In 2010, Congress expanded the types of hospitals eligible for 340B discounts to include more than 1,000 rural facilities that often are the only hospitals for many miles. The health system also has experienced a shift of care from inpatient hospital stays and surgeries to outpatient visits and drug therapies, improving patient health outcomes and saving the overall system billions of dollars. 340B discounts only apply to certain outpatient drugs.

Of course, we cannot ignore drug prices. In the past decade, drug companies have hiked the prices they charge for existing products by huge amounts, even when there is little or no evidence of greater effectiveness. Take insulin, a drug critical to the lives and health of 34 million people living with diabetes. Eli Lilly introduced its top-selling insulin product in 1996 at a cost of $21 a month, but by 2019 it was charging $275, a 1,200% increase. Sanofi and Novo Nordisk, the other suppliers of insulin in the U.S., have followed suit.
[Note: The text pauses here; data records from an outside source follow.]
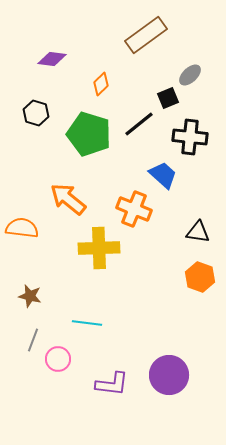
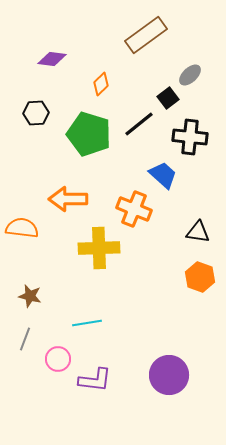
black square: rotated 15 degrees counterclockwise
black hexagon: rotated 20 degrees counterclockwise
orange arrow: rotated 39 degrees counterclockwise
cyan line: rotated 16 degrees counterclockwise
gray line: moved 8 px left, 1 px up
purple L-shape: moved 17 px left, 4 px up
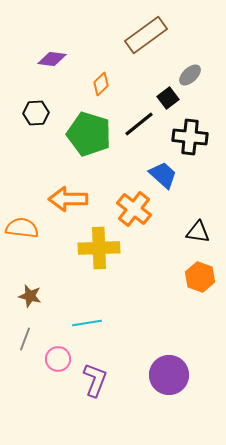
orange cross: rotated 16 degrees clockwise
purple L-shape: rotated 76 degrees counterclockwise
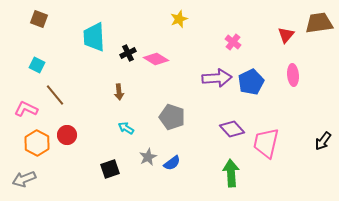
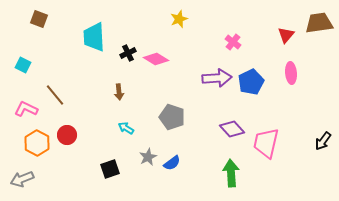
cyan square: moved 14 px left
pink ellipse: moved 2 px left, 2 px up
gray arrow: moved 2 px left
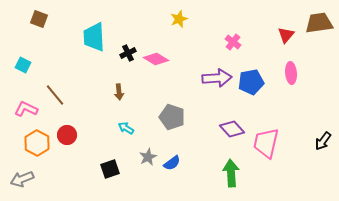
blue pentagon: rotated 15 degrees clockwise
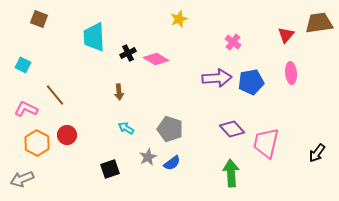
gray pentagon: moved 2 px left, 12 px down
black arrow: moved 6 px left, 12 px down
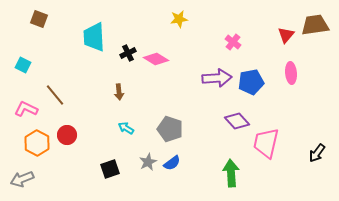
yellow star: rotated 12 degrees clockwise
brown trapezoid: moved 4 px left, 2 px down
purple diamond: moved 5 px right, 8 px up
gray star: moved 5 px down
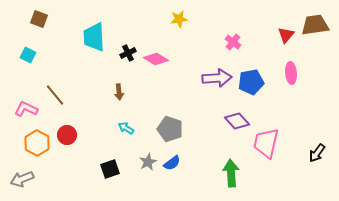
cyan square: moved 5 px right, 10 px up
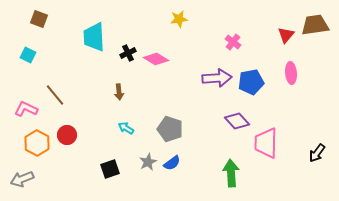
pink trapezoid: rotated 12 degrees counterclockwise
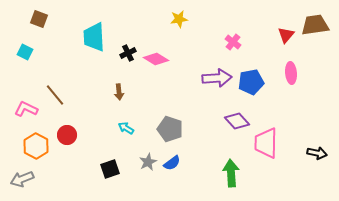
cyan square: moved 3 px left, 3 px up
orange hexagon: moved 1 px left, 3 px down
black arrow: rotated 114 degrees counterclockwise
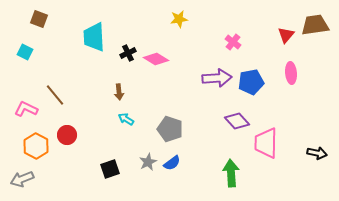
cyan arrow: moved 9 px up
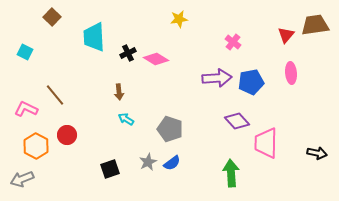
brown square: moved 13 px right, 2 px up; rotated 24 degrees clockwise
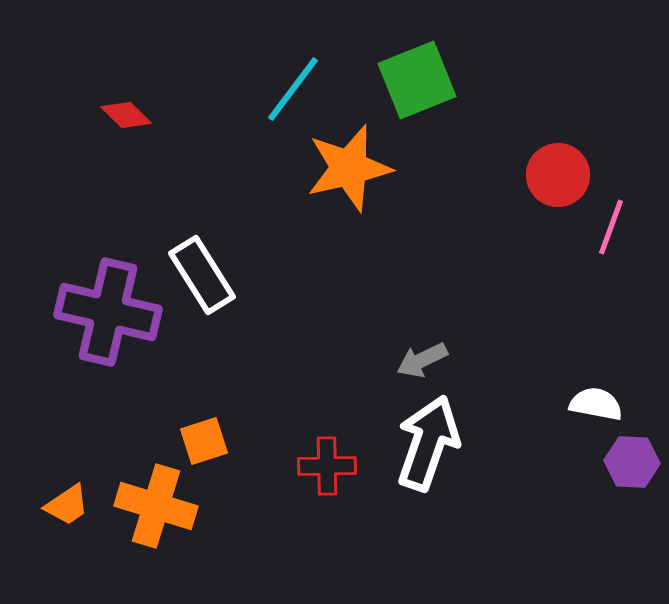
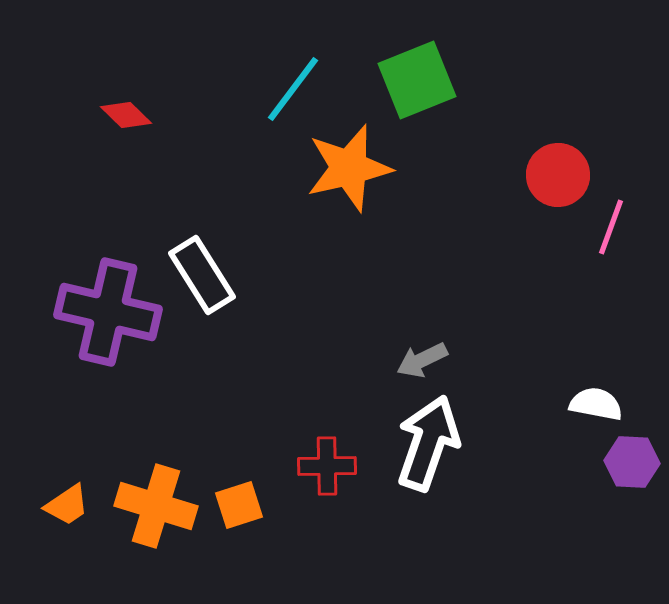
orange square: moved 35 px right, 64 px down
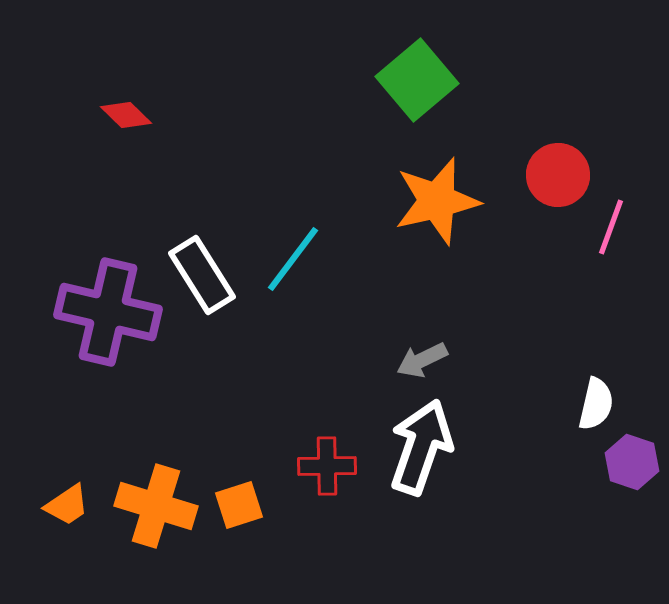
green square: rotated 18 degrees counterclockwise
cyan line: moved 170 px down
orange star: moved 88 px right, 33 px down
white semicircle: rotated 92 degrees clockwise
white arrow: moved 7 px left, 4 px down
purple hexagon: rotated 16 degrees clockwise
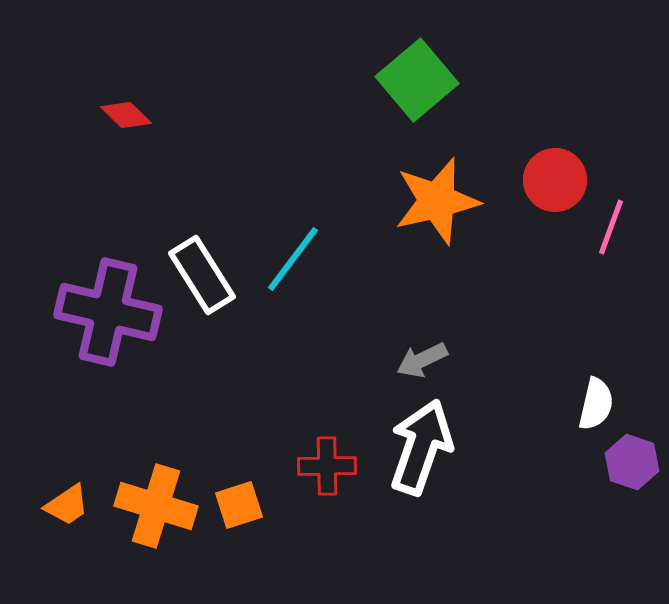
red circle: moved 3 px left, 5 px down
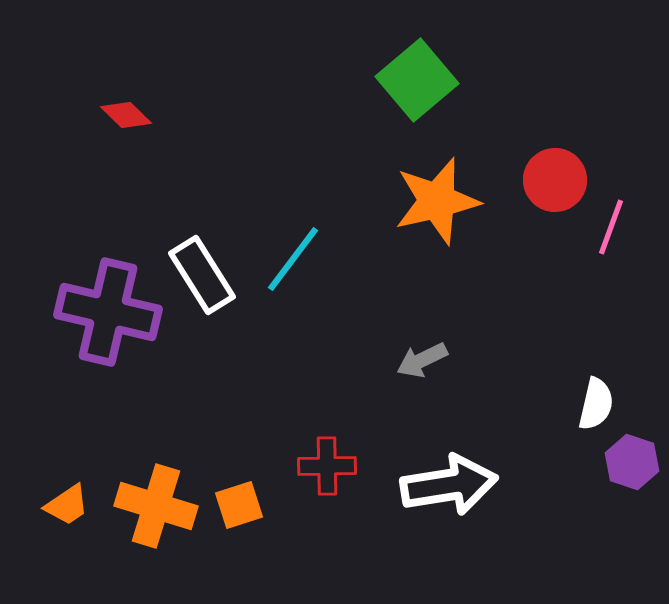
white arrow: moved 28 px right, 38 px down; rotated 62 degrees clockwise
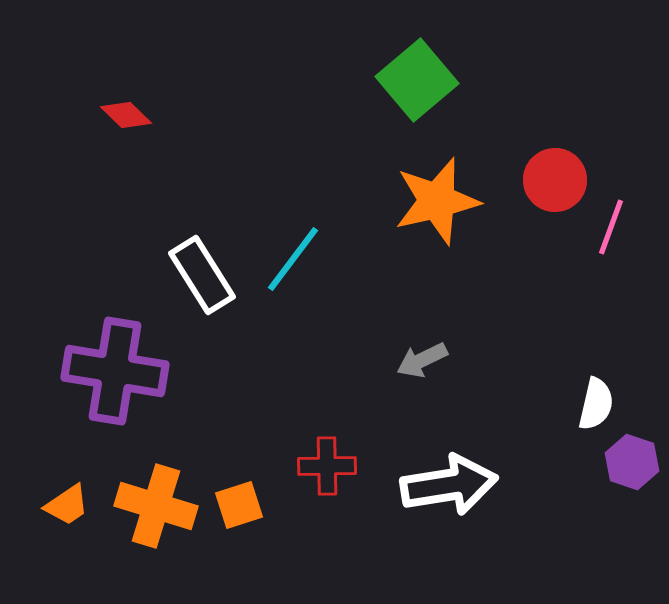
purple cross: moved 7 px right, 59 px down; rotated 4 degrees counterclockwise
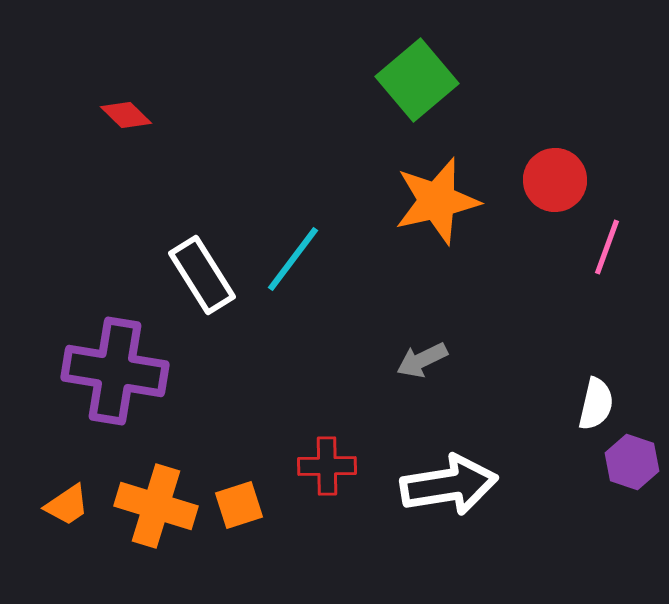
pink line: moved 4 px left, 20 px down
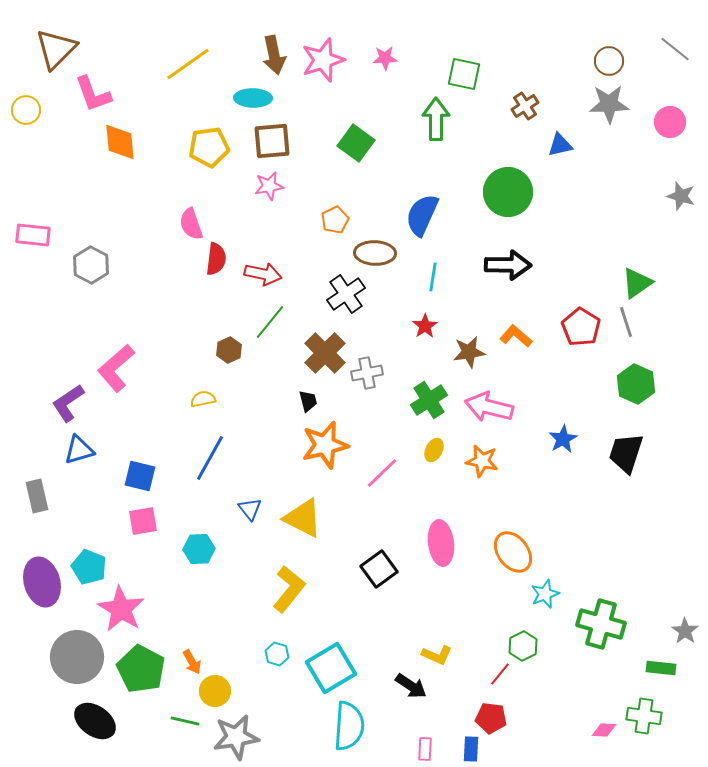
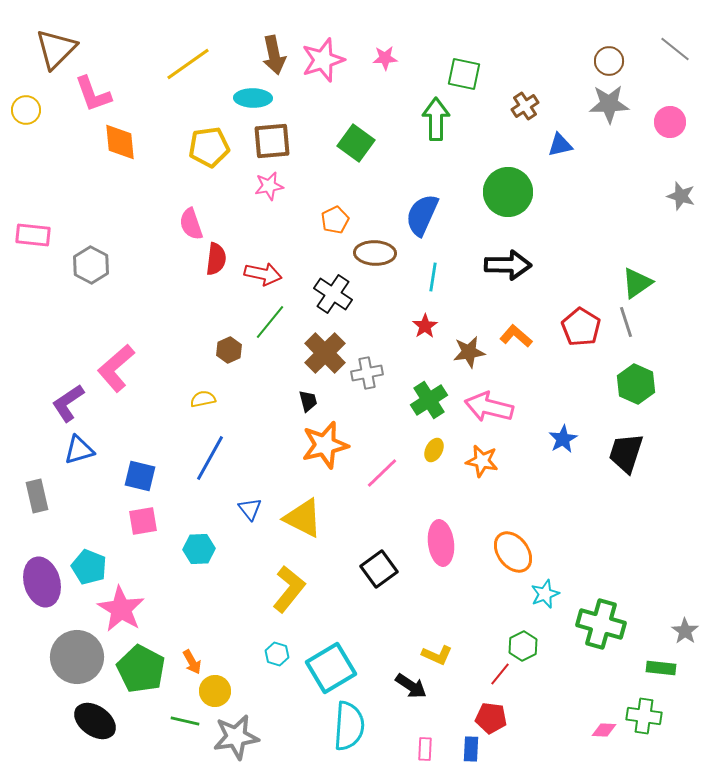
black cross at (346, 294): moved 13 px left; rotated 21 degrees counterclockwise
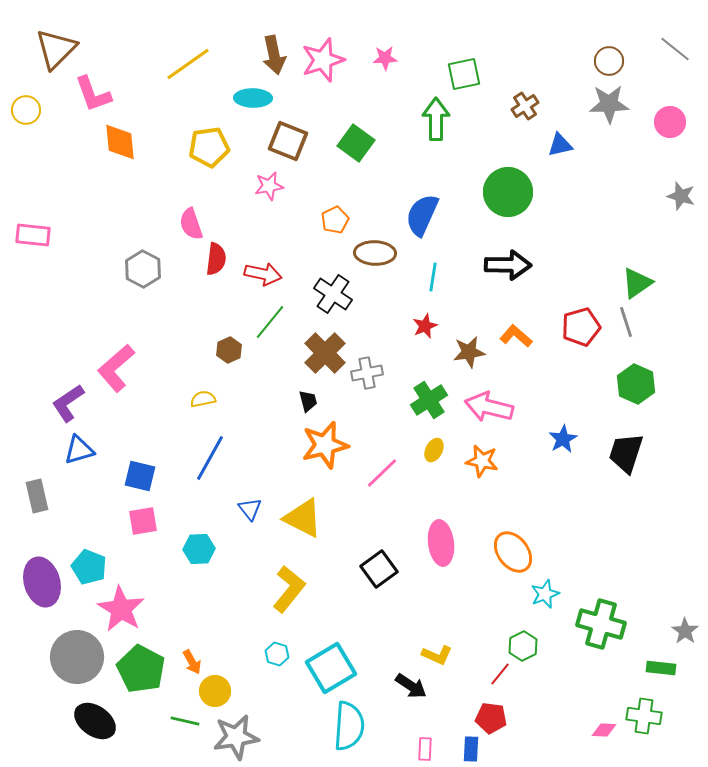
green square at (464, 74): rotated 24 degrees counterclockwise
brown square at (272, 141): moved 16 px right; rotated 27 degrees clockwise
gray hexagon at (91, 265): moved 52 px right, 4 px down
red star at (425, 326): rotated 10 degrees clockwise
red pentagon at (581, 327): rotated 24 degrees clockwise
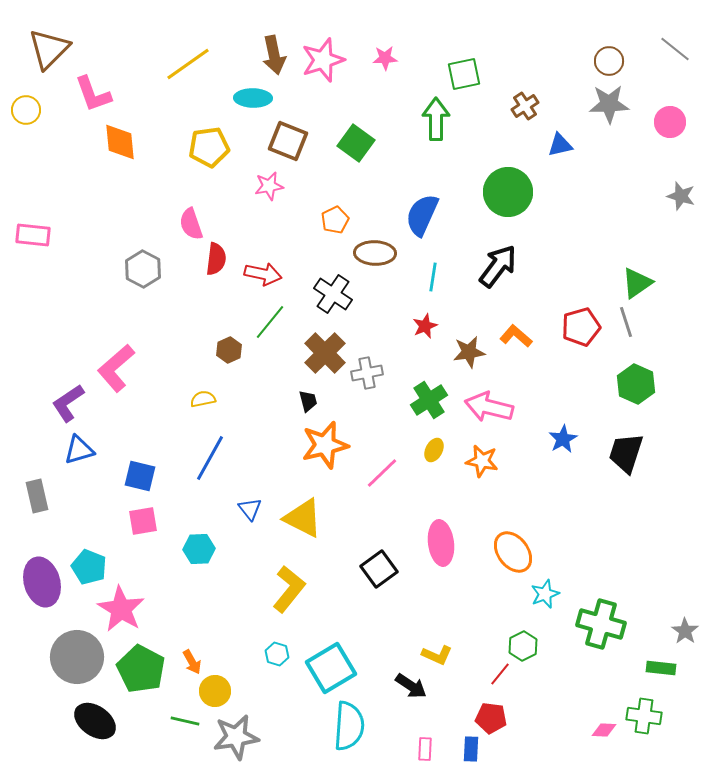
brown triangle at (56, 49): moved 7 px left
black arrow at (508, 265): moved 10 px left, 1 px down; rotated 54 degrees counterclockwise
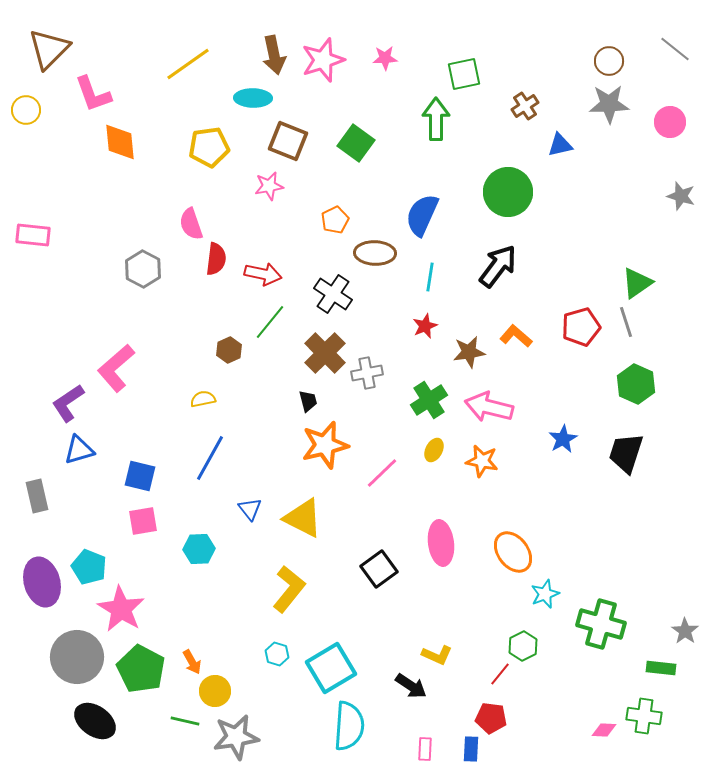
cyan line at (433, 277): moved 3 px left
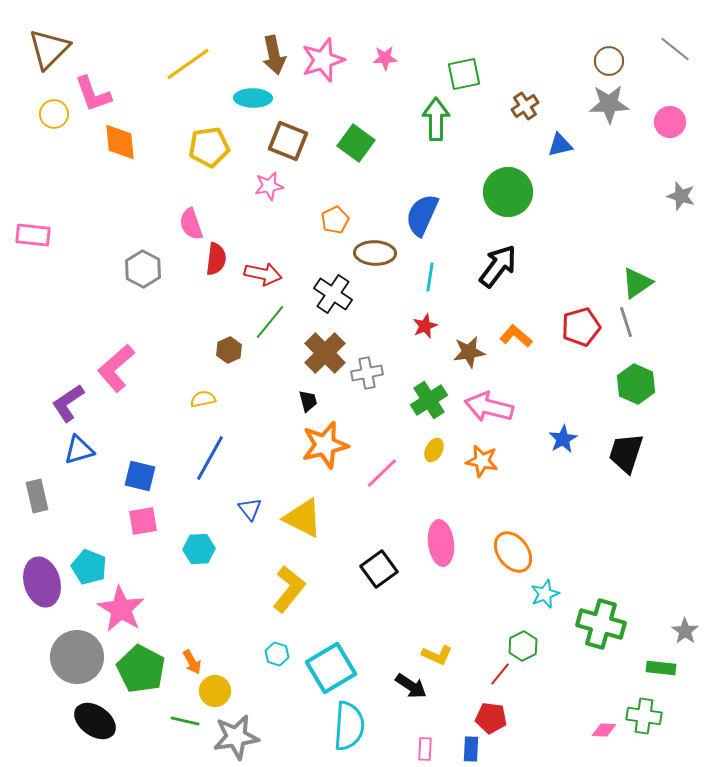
yellow circle at (26, 110): moved 28 px right, 4 px down
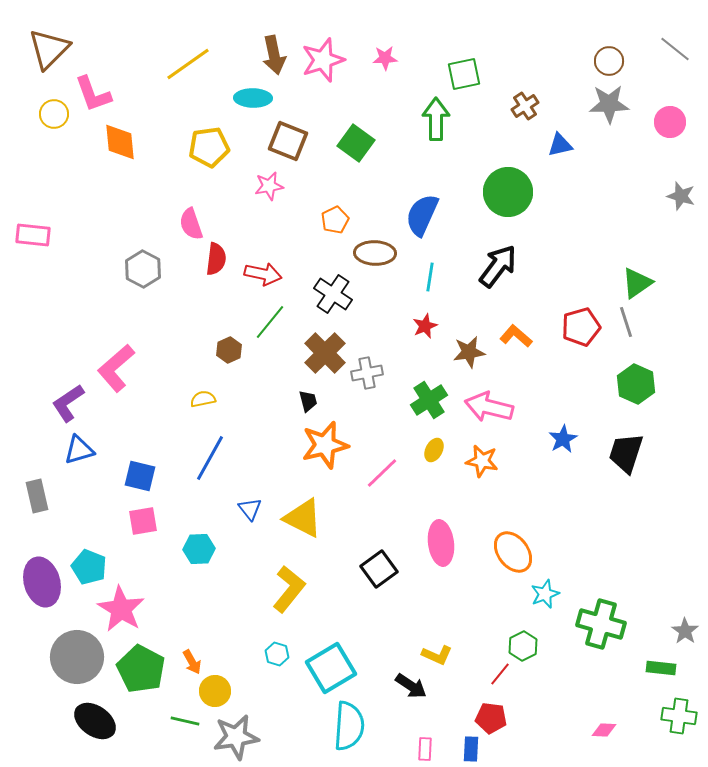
green cross at (644, 716): moved 35 px right
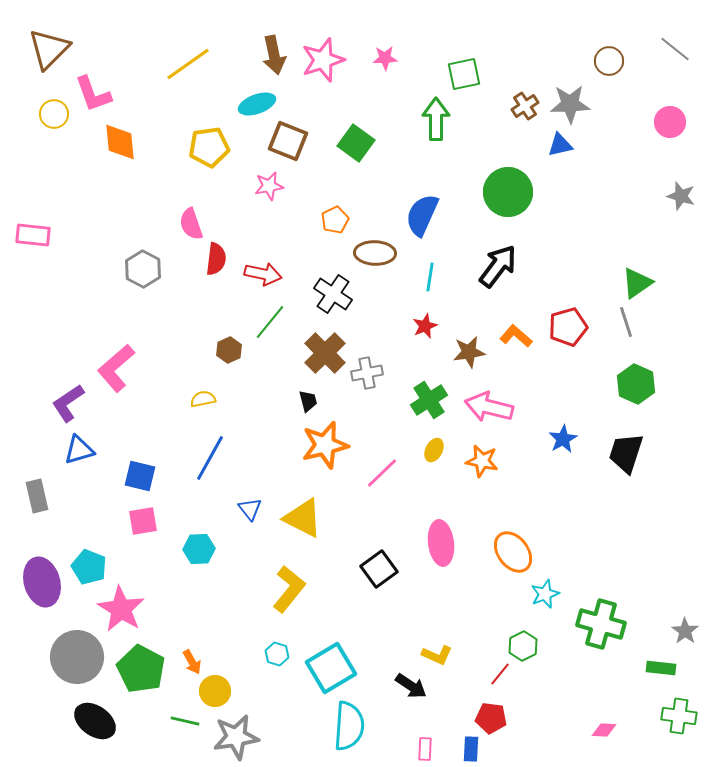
cyan ellipse at (253, 98): moved 4 px right, 6 px down; rotated 21 degrees counterclockwise
gray star at (609, 104): moved 39 px left
red pentagon at (581, 327): moved 13 px left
And when new drugs come out these days, many companies price them so high that they make front-page headlines.

It’s not coincidental that all three manufacturers of insulin in the U.S. are among the six that are maximizing profits by denying discounts to safety net hospitals on drugs dispensed at community pharmacies. Department of Health and Human Services (HHS) Secretary Xavier Becerra has ordered these companies to restore discounted pricing and repay overcharges from the past year, but they are fighting this enforcement order in federal courts.

Docken’s remark that this fight is “causing strife” vastly understates the level of harm the drug company behavior is doing to safety net patients who are losing access to the care and support they need. And Docken fails to mention that his company, Kalderos, is working with its drug company clients in ways that would worsen that strife.

Kalderos aims to help drug companies unilaterally and radically change 340B from a system of upfront discounts to one of post-sale rebates, giving manufacturers unprecedented control over when—and even if—they will pay mandated discounts. A bipartisan group of 224 members of the U.S. House of Representatives signed a letter (PDF) to the HHS calling on the department to block this unlawful move.

It’s time for these machinations to stop so that safety net hospitals, health centers and clinics can get back to providing critical, affordable care to patients in need. 

Maureen Testoni is the president and CEO of 340B Health, which represents more than 1,400 hospitals that participate in the 340B drug pricing program.